◆ **What is required**: Rewrite the lines of the data below as a JSON list of strings, one string per line and no blank lines, starting with the first line and continuing through the line containing "order: Carnivora". Include both of these lines and nothing past them.
_ _ _ _ _ _ _
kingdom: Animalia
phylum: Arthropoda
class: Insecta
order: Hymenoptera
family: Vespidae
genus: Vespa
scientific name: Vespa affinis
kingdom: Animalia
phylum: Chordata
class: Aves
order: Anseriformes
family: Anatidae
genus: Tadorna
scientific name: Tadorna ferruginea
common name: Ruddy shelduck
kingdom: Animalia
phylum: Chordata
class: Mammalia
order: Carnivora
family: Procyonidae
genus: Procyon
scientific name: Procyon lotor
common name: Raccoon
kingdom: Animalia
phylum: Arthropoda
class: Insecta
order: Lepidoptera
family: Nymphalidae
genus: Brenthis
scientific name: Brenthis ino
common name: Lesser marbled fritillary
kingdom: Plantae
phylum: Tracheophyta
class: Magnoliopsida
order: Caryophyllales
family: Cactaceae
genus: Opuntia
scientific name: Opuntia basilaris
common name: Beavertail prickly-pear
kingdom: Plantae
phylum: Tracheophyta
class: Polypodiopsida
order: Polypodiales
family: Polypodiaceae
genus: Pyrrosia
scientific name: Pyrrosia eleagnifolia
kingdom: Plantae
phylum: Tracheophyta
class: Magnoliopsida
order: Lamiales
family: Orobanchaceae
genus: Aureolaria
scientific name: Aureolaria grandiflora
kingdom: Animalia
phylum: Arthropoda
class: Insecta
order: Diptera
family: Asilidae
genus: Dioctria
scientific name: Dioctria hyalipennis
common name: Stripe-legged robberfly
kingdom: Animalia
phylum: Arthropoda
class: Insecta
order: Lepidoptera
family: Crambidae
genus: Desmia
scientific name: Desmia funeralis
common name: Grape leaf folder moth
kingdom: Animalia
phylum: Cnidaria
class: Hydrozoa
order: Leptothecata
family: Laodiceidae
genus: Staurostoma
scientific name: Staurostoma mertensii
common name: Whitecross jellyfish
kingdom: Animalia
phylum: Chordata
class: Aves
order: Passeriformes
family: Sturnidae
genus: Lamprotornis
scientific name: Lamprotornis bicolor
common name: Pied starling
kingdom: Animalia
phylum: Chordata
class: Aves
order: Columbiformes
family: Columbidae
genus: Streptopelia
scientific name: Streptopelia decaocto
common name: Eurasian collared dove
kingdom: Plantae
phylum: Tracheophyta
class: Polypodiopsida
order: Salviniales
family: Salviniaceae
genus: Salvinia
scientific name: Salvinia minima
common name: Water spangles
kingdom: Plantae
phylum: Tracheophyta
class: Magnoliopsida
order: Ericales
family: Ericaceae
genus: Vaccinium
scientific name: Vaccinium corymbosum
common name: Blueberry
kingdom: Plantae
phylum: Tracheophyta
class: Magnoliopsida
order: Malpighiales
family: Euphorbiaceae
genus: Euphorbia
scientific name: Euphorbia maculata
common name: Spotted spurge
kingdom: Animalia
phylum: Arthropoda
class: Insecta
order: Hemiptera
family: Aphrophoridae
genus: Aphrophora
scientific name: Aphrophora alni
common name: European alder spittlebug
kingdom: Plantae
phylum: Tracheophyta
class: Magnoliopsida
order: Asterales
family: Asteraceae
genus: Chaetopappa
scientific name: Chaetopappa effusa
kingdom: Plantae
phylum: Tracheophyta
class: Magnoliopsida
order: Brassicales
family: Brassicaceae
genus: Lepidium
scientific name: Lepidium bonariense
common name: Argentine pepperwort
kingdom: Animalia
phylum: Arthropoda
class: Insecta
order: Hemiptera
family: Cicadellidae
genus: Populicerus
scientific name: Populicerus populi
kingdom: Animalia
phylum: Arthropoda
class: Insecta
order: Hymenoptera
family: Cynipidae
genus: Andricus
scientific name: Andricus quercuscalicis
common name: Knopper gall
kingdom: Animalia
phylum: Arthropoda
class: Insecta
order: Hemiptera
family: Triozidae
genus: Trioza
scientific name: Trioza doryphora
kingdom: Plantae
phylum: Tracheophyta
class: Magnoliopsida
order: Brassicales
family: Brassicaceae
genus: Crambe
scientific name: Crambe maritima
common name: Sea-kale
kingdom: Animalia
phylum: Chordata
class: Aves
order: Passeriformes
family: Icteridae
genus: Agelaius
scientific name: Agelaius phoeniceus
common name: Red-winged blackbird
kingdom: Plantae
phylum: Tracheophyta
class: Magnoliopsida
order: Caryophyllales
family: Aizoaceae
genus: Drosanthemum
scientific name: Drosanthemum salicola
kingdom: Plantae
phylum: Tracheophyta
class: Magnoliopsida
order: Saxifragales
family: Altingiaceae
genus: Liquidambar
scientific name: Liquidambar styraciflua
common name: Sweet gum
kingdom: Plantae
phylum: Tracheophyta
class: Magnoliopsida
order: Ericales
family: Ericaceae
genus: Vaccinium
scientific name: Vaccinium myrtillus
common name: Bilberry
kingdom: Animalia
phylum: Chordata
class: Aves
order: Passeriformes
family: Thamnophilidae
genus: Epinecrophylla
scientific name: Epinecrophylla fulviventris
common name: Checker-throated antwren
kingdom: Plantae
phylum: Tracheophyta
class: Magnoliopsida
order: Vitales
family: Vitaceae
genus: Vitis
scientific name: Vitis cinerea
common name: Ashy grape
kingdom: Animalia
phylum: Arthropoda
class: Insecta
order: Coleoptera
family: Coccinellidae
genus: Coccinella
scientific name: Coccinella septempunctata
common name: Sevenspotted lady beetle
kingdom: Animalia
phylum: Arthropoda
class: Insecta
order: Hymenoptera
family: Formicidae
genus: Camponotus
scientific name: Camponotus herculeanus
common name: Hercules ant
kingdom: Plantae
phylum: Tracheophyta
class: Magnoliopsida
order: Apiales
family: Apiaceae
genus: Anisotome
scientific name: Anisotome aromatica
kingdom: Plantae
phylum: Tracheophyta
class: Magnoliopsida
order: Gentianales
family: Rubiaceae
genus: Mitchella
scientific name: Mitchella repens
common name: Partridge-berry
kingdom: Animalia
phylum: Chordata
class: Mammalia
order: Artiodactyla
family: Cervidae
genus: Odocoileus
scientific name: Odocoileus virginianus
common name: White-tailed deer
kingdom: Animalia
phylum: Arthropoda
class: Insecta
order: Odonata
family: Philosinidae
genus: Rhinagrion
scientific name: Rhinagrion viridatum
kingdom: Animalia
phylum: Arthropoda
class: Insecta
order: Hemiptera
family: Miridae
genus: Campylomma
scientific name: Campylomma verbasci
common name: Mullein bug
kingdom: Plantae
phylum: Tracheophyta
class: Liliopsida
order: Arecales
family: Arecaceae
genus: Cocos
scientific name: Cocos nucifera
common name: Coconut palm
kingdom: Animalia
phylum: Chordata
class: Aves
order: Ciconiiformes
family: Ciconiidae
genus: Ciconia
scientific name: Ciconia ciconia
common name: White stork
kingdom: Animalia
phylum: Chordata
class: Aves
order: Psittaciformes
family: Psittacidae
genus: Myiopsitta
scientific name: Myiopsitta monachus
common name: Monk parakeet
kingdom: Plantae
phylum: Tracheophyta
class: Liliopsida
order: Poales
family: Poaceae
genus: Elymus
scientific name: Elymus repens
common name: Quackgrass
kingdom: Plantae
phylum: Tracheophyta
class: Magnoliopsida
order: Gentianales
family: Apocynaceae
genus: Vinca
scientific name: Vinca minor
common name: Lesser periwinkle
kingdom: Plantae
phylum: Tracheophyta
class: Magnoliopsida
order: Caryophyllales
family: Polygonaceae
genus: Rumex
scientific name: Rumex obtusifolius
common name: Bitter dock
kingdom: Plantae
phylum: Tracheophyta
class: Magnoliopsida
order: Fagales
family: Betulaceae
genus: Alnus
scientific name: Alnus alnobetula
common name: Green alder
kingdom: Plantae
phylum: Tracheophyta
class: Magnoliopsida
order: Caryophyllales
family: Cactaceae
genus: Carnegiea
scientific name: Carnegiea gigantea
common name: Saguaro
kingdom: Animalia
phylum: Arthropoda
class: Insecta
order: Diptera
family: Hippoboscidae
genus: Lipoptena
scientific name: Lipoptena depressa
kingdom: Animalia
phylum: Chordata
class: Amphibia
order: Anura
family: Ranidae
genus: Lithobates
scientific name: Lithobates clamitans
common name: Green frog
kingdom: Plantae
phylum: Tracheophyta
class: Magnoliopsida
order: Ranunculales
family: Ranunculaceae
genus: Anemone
_ _ _ _ _ _ _
◆ **Response to the task**:
[
  "kingdom: Animalia",
  "phylum: Arthropoda",
  "class: Insecta",
  "order: Hymenoptera",
  "family: Vespidae",
  "genus: Vespa",
  "scientific name: Vespa affinis",
  "kingdom: Animalia",
  "phylum: Chordata",
  "class: Aves",
  "order: Anseriformes",
  "family: Anatidae",
  "genus: Tadorna",
  "scientific name: Tadorna ferruginea",
  "common name: Ruddy shelduck",
  "kingdom: Animalia",
  "phylum: Chordata",
  "class: Mammalia",
  "order: Carnivora"
]